- Mark Leonidovich Veyngerov
- Education: Saint Petersburg State University
- Awards: USSR State Prize, Order of the Badge of Honour
- Scientific career
- Fields: Physics, Optics
- Workplaces: ITMO University

= Mark Veyngerov =

Physicist

Mark Leonidovich Veyngerov (Марк Леонидович Вейнгеров, 1903–1973) was a Soviet Physicist, USSR State Prize 1946 awardee for papers in the field of Optics.

==Biography==

Mark Veyngerov was born in Saint Petersburg in the family of medical doctors: Cecilia Borisovna Brushteyn (Цецилия Борисовна Бруштейн, ?-1953) was a physiotherapist and Leonid Iosifovich Veyngerov (Леонид Иосифович Вейнгеров, 1867-1934) was a wide-known balneologist. Leonid Veyngerov was the author of such well-known medical books as Compendium to recipe with a description of the most common drugs that are not included in the Russian pharmacopoeia ("Краткое руководство по общей и частной рецептуре с описанием наиболее употребительных препаратов, не вошедших в российскую фармакопею"). He also was the leader of the "Aid Society for Poor Jews" and was the Main Secretary of St. Petersburg Medical Society in 1907–1911.

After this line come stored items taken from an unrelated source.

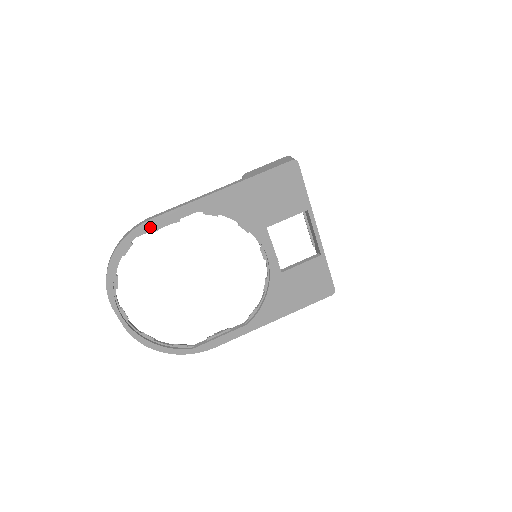
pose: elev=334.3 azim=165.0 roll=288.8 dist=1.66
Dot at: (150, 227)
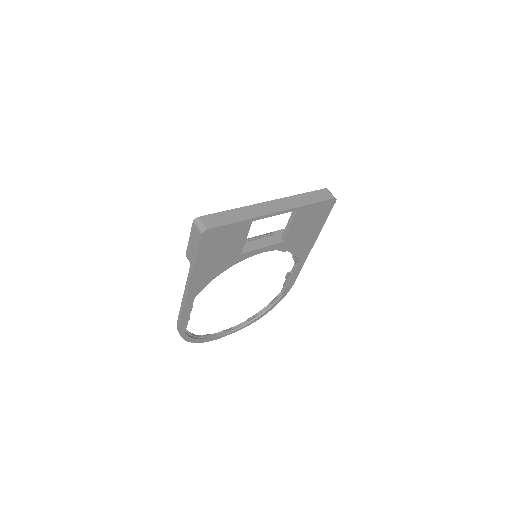
Dot at: (184, 325)
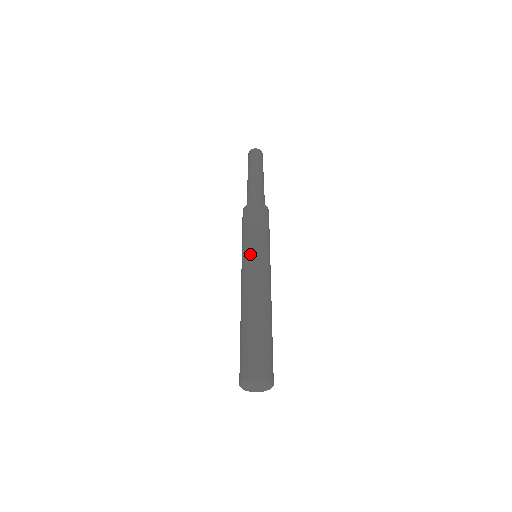
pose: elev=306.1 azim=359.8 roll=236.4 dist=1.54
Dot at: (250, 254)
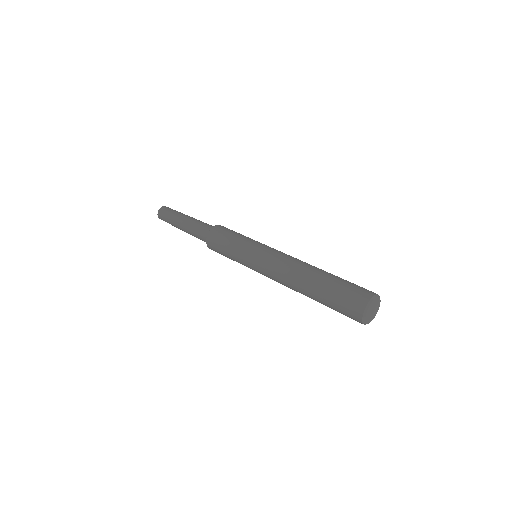
Dot at: (264, 245)
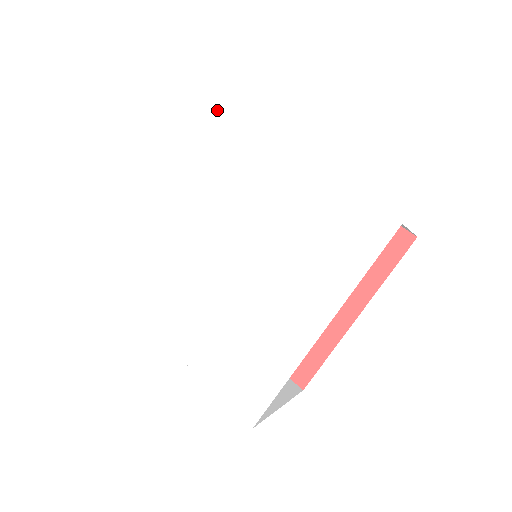
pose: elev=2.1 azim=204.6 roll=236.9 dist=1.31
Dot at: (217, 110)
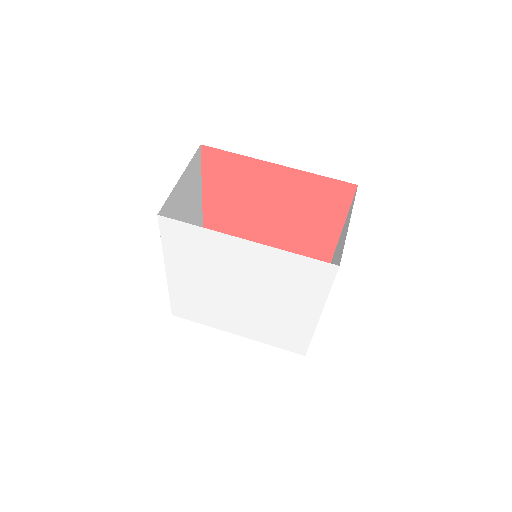
Dot at: (330, 280)
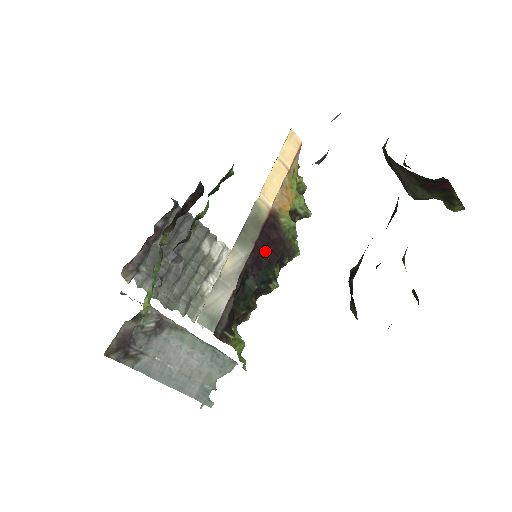
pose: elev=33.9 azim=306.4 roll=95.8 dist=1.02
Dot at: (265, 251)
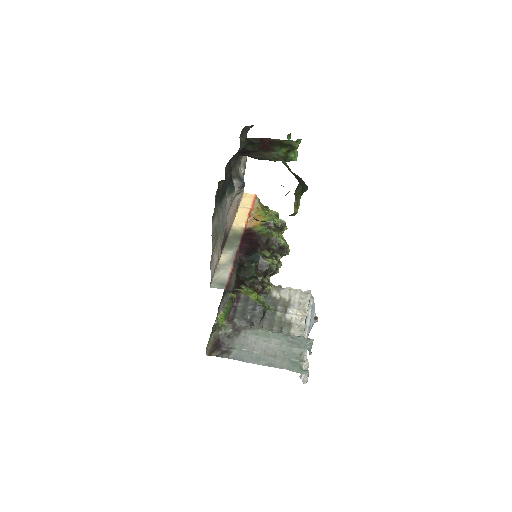
Dot at: (249, 246)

Mark Leonidovich Veyngerov graduated from Physics department of Saint Petersburg State University in 1925. He worked on PhD under scientific supervision of academician Alexander Alexeyevich Lebedev.

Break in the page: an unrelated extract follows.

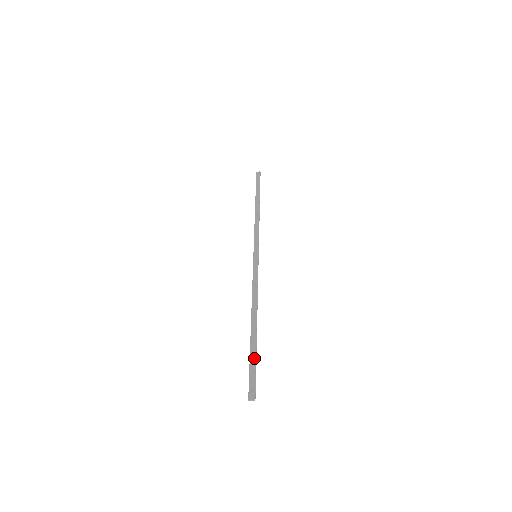
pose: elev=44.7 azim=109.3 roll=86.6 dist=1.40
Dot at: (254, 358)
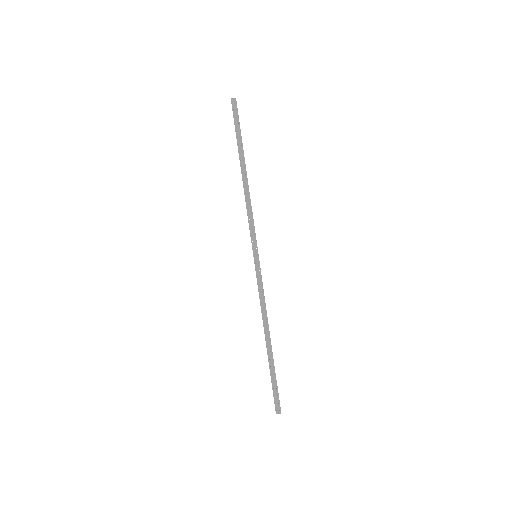
Dot at: (275, 379)
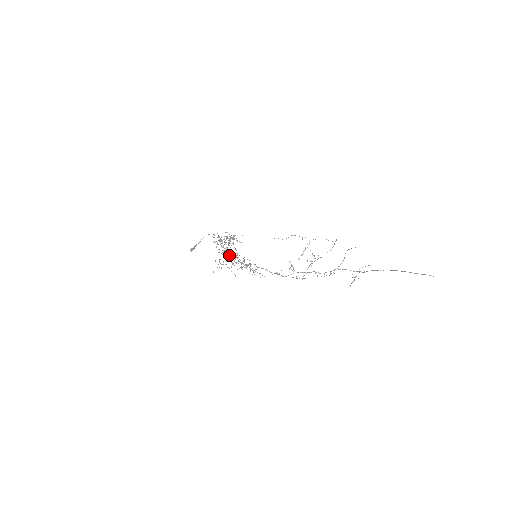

At 1931 he was hired at the State Optics Institute and had been working in Infrared Optics Laboratory for many years. Before World War II he taught physics in Mozhaisky Military Space Academy.

After World War II he became lecturer in LITMO. He occupied the following positions: Professor of General Physics Department (1945-1948); Head of the Infrared Optics Department (1948-1954); Professor (1954-1956, 1965-1967) and the Head of the Physical Optics and Spectroscopy Department (1956-1965).

Mark Veyngerov received the following science degrees: PhD (1930); Docent (1935); Doctor Nauk (1940), Professor (1942).

He designed Infrared Radiation Detector on the basis of Bimetallic Plate Vacuum Diode (1932), designed Selective Optic-Acoustical Detector -- Spectrophone with wide sensitivity spectrum (1937). In collaboration with S.M. Luchin designed non-selective Optic-Acoustical Detector (1941).

He was Awarded USSR State Prize in 1946 for developing of Express Optic-Acoustical Gas Analysis. Also awarded Order of the Badge of Honour and other medals.